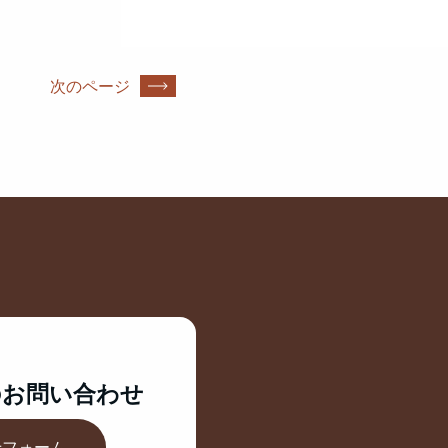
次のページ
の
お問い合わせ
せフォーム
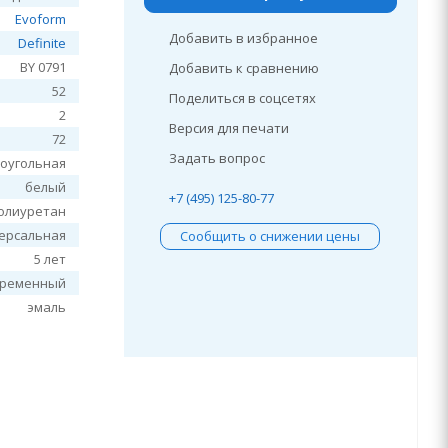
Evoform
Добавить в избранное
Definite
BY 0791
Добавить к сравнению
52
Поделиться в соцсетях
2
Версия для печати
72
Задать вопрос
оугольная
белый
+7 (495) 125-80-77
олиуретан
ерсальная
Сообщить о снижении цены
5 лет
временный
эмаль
* * *
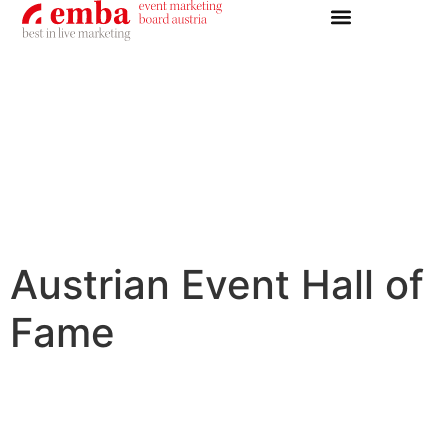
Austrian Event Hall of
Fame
...
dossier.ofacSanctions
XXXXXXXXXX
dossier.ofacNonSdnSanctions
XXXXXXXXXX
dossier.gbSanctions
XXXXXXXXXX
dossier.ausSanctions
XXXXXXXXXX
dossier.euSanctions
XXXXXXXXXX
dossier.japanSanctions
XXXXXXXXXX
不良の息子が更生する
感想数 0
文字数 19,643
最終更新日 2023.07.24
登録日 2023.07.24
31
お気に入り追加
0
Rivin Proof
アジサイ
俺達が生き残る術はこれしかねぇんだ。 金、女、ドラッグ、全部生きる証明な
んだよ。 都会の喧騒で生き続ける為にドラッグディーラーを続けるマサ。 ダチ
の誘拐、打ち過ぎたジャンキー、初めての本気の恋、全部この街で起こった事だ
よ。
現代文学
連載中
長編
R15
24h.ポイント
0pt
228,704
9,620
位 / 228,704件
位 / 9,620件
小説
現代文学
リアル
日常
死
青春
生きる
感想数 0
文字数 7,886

* **Assignment**
Show the lines of the material that contain the word "dossier".

* **Exercise response**
dossier.ofacSanctions
dossier.ofacNonSdnSanctions
dossier.gbSanctions
dossier.ausSanctions
dossier.euSanctions
dossier.japanSanctions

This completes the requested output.